Önce; genç, alımlı bir bakire seçtik…
Eline bir kılıç, // bir de terazi verdik.
Toplum, güvensin…
Kutsal bilsin; tapsın istedik!..
Gözlerini bağlayıp; adaletin sembolü bu olsun dedik!..
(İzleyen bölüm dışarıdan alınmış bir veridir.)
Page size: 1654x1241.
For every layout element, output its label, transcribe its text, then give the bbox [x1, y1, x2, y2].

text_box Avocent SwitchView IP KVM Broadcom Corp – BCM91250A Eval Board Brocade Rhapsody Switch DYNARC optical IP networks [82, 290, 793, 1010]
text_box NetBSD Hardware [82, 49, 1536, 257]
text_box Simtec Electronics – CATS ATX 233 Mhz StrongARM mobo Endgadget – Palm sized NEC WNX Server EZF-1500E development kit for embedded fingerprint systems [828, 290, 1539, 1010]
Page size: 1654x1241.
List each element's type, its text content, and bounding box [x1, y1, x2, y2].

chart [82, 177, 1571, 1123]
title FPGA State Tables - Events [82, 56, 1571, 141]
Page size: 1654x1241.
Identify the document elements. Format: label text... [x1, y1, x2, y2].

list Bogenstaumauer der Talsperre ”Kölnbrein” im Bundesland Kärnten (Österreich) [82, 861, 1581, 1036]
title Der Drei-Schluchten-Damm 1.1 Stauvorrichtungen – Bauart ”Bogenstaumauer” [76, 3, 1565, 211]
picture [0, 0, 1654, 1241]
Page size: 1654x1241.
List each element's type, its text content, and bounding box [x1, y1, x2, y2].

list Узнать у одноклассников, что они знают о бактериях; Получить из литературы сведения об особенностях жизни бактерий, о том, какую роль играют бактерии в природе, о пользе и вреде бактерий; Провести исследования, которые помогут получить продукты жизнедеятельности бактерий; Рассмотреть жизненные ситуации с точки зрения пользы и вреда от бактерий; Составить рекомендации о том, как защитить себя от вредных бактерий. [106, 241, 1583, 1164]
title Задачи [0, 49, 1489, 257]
Ve sıkıca t e m b i h l e d i k !..
A d a l e t s i n!..
Mülke temelsin!..,
Akılsın,
İzansın…
Mizansın…
Vicdansın!..
Bakiresin… bağımsızsın,
Gözün bağlı… tarafsızsın;
Kılıcın var… caydırırsın…
**
Heyy haat!
Kocattık adaleti, uzun yargılamalarla;
O nazende bakire…
Yüzüne bakılmaz ucube oldu!..
Gönüllerden düştü önce;
Gitmedi kimse peşinden;
Tanrısal güven hepten kayboldu!..
Demedik; nazendedir adalet…
Bu kadar yüklenmeye gelmez;
“Zira; bu terazi bu kadar sıkleti çekmez!..”
Hadsiz yüklenince terazide mizan bozuldu;
Mizan bozulunca, çıkarcıya, yeni fırsatlar doğdu!..
Gizli tanık icat oldu;
Mertlik bozuldu;
Sert kayalara çarpınca adaletin kılıcı;
Ya kırıldı ya kör oldu!..
Güçsüzü… muhalifi kesti de;
Hanedanı-yalakayı-yandaşı…
Kesemez oldu;
Meğer…
Karanlığı beklermiş…
Tecavüz ehli;
Bekaret bozulup da, uçkur kopunca…
O güçlü; o narin: o saygı değer adalet;
Ortalık malı oldu;
Sade namus değildi yiten;
Onur, erdem, hukuk…
Beraberdiler;
Göremedi faillerini…
Göz-bağı sebep oldu!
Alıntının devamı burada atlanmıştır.